La seconda parte dello studio ha esplorato una situazione ibrida, mescolando la natura prevedibile della luce laser con la natura imprevedibile dei singoli fotoni. In questa configurazione, due delle porte di ingresso ricevono un fascio coerente di luce, simile a un normale puntatore laser, mentre la terza porta riceve un singolo fotone. I ricercatori hanno analizzato come il numero medio di fotoni a ogni uscita cambiasse man mano che regolavano le due impostazioni di fase. Hanno scoperto un affascinante effetto soglia. A seconda della luminosità dei fasci laser rispetto al singolo fotone, la macchina può passare da uno stato in cui una specifica porta di uscita è buia a uno stato in cui è luminosa. Questo interruttore non è fisso; dipende interamente dalla relazione tra le due impostazioni di fase. Se le fasi vengono regolate in modo simmetrico, lo switch avviene a un determinato livello di luminosità. Se vengono regolate in modo antisimmetrico, il comportamento cambia e il punto di transizione si sposta. Ciò significa che la macchina non è solo un filtro statico, ma uno strumento dinamico in cui il punto in cui la luce si accende o si spegne può essere tarato dall'utente.

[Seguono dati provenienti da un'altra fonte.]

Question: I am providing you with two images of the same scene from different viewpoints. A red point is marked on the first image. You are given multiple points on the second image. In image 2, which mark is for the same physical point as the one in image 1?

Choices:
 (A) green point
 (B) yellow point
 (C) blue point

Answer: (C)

I ricercatori hanno anche scoperto che le porte esterne della macchina rispondono diversamente rispetto alla porta centrale. Mentre la porta centrale mostra un chiaro passaggio tra stati bui e luminosi, le porte esterne esibiscono un comportamento più complesso in cui il picco dell'intensità luminosa deriva continuamente al variare della luminosità del laser. Ciò suggerisce che la macchina può essere utilizzata per indirizzare la luce in direzioni molto specifiche in base all'intensità dell'input. Lo studio conferma che questo dispositivo a sei porte è una piattaforma versatile. Può essere programmato per manipolare gli stati quantistici con alta precisiono e può servire come sensore sensibile per misurare l'intensità e la fase della luce. La capacità di controllare questi esiti attraverso due impostazioni indipendenti apre la strada a tecnologie quantistiche più avanzate, consentendo agli scienziati di ingegnerizzare la luce in modi precedentemente difficili da raggiungere. Le scoperte forniscono una chiara tabella di marcia su come utilizzare queste complesse reti ottiche per le future applicazioni nel sensing quantistico e nell'elaborazione delle informazioni.